[Start of section]
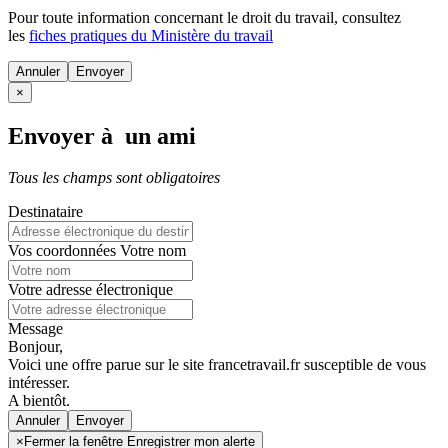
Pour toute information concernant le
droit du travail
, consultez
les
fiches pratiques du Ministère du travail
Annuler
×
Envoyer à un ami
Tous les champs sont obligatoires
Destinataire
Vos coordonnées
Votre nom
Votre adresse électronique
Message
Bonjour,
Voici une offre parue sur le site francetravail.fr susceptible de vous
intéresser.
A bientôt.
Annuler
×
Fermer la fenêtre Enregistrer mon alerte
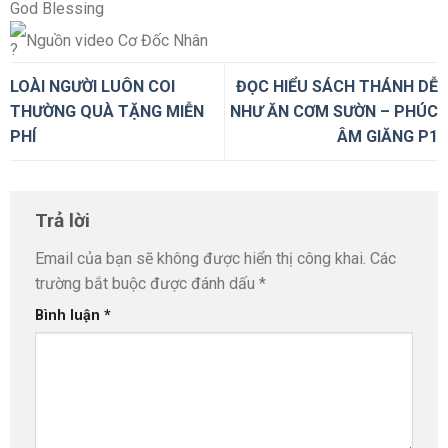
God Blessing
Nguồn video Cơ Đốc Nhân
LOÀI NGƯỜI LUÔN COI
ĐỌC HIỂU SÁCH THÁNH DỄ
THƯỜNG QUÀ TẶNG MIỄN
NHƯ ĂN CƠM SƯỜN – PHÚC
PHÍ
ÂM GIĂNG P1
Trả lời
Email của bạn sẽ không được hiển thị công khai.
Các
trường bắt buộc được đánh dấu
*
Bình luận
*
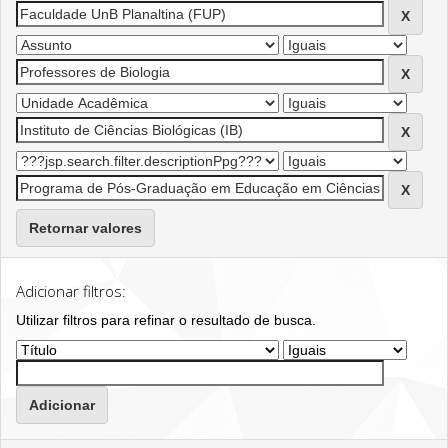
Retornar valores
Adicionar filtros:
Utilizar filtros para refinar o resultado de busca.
[End of section]
> [To-do item] Arrange every line of text in the rows above as a JSON list of strings, one string per line, skipping blank lines and leaving the pictures out.

> [Solution]
[
  "Pour toute information concernant le",
  "droit du travail",
  ", consultez",
  "les",
  "fiches pratiques du Ministère du travail",
  "Annuler",
  "×",
  "Envoyer à un ami",
  "Tous les champs sont obligatoires",
  "Destinataire",
  "Vos coordonnées",
  "Votre nom",
  "Votre adresse électronique",
  "Message",
  "Bonjour,",
  "Voici une offre parue sur le site francetravail.fr susceptible de vous",
  "intéresser.",
  "A bientôt.",
  "Annuler",
  "×",
  "Fermer la fenêtre Enregistrer mon alerte",
  "God Blessing",
  "Nguồn video Cơ Đốc Nhân",
  "LOÀI NGƯỜI LUÔN COI",
  "ĐỌC HIỂU SÁCH THÁNH DỄ",
  "THƯỜNG QUÀ TẶNG MIỄN",
  "NHƯ ĂN CƠM SƯỜN – PHÚC",
  "PHÍ",
  "ÂM GIĂNG P1",
  "Trả lời",
  "Email của bạn sẽ không được hiển thị công khai.",
  "Các",
  "trường bắt buộc được đánh dấu",
  "*",
  "Bình luận",
  "*",
  "Retornar valores",
  "Adicionar filtros:",
  "Utilizar filtros para refinar o resultado de busca."
]